An ecommerce store can provide some great insights into your customers, their wants and needs and where they are in the buying journey. The data collected by your online store can be used for segmentation, personalisation and help you make better decisions.
In the old world of retail, someone working in a store could infer a lot about a customer just by looking at them as they walked through the door. Similarly, a local business may know regular customers and be able to make recommendations based on a history of interactions.
Segmentation
Customers can be grouped, or segmented in real-time based on their behaviour on your website. This data can be added to information about location, device and timing to build segments.
A segment can be simple ie. People who accessed the site from an iPhone, or it can have multiple rules. eg. People who have visited from the UAE who have looked at the PRADA brand page, but added a Chanel product to the basket.
Note that when using an Ecommerce system like Magento, the customer does not have to be added manually into one of these groups, the system automatically adds and removes consumers based on rules.
Once the segments have been created, they can be used to create other rules that change their customer journey or experience. e.g. Users who are returning to the site, but have not added anything to basket may receive a discount to encourage purchase.
If you have enough data, then you may be able to create a customer segment that contains only one consumer, which is the goal of personalisation.
Personalisation
Once upon a time, retail was simple. Local sellers knew local buyers.
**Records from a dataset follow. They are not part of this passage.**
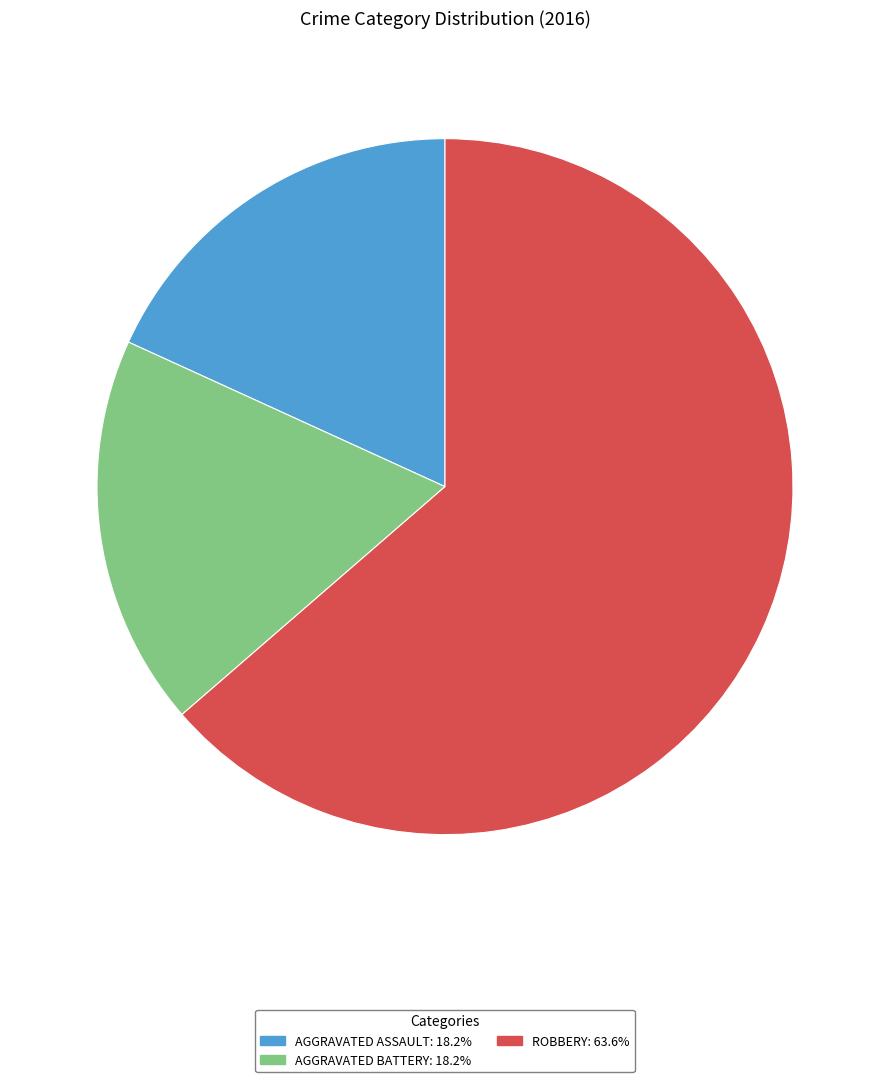

Combined, do ROBBERY: 63.6% and AGGRAVATED ASSAULT: 18.2% account for over 50%?

Yes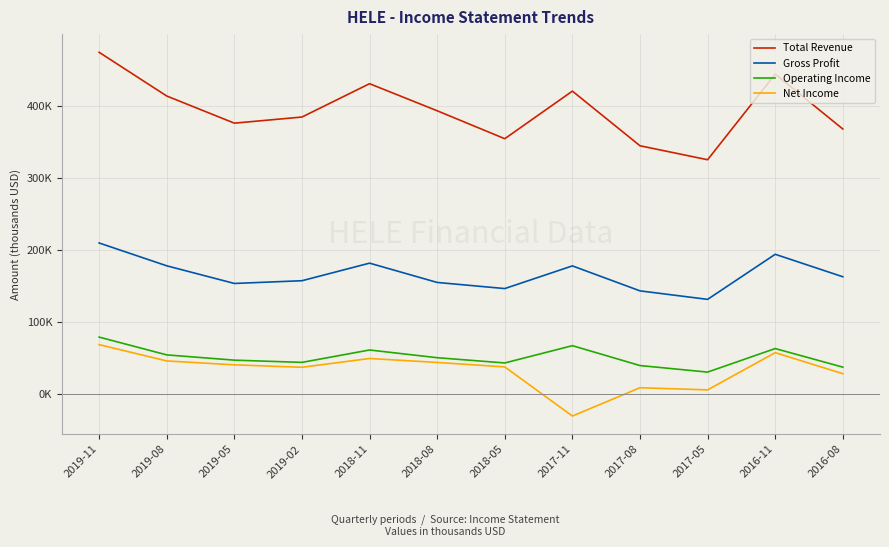

What are all the series names shown in the legend?

Total Revenue, Gross Profit, Operating Income, Net Income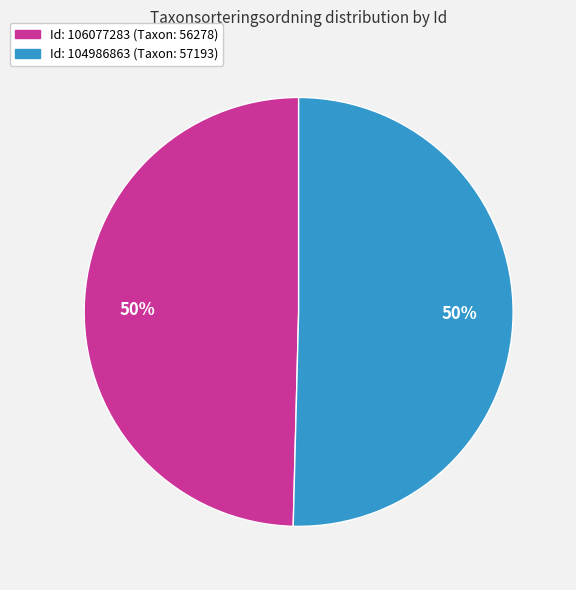

To the nearest percent, what is the average slice percentage?

50%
The local bakery, butcher or fruiterer would know what each consumer liked when they were celebrating when they were down on their luck. The shopkeepers knew their customers because they talked to them and because they had been customers for years in some cases.
Personalisation is a buzzword at the moment in Ecommerce. In most cases, it is not personalisation at all – more like micro-segmentation. The danger with using rules that are based on average behaviour, or not thinking about the details, is that you risk annoying the customer by getting it wrong.
This happens with a lot of retargeting campaigns at the moment. You may have experienced it – you are doing some research for work, you visit a site that might be a prospect or even a competitor and you get followed around the web for the next few days by ads that you have no real interest in. Even worse is the situation where you keep getting the ads, even after you have made a purchase of the same product at the same website.
The data is getting better and the marketing automation algorithms are getting smarter. Interactions with social media, reviews, on-site behaviour and past purchase data add up to give retailers a better picture of their customers and allow for truly personalised recommendations and offers.
Is knowing your customer better a benefit of E-commerce? Not if you are a local butcher. But Ecommerce allows you to know more about a wider range of customers and collects that information even when your store is not open.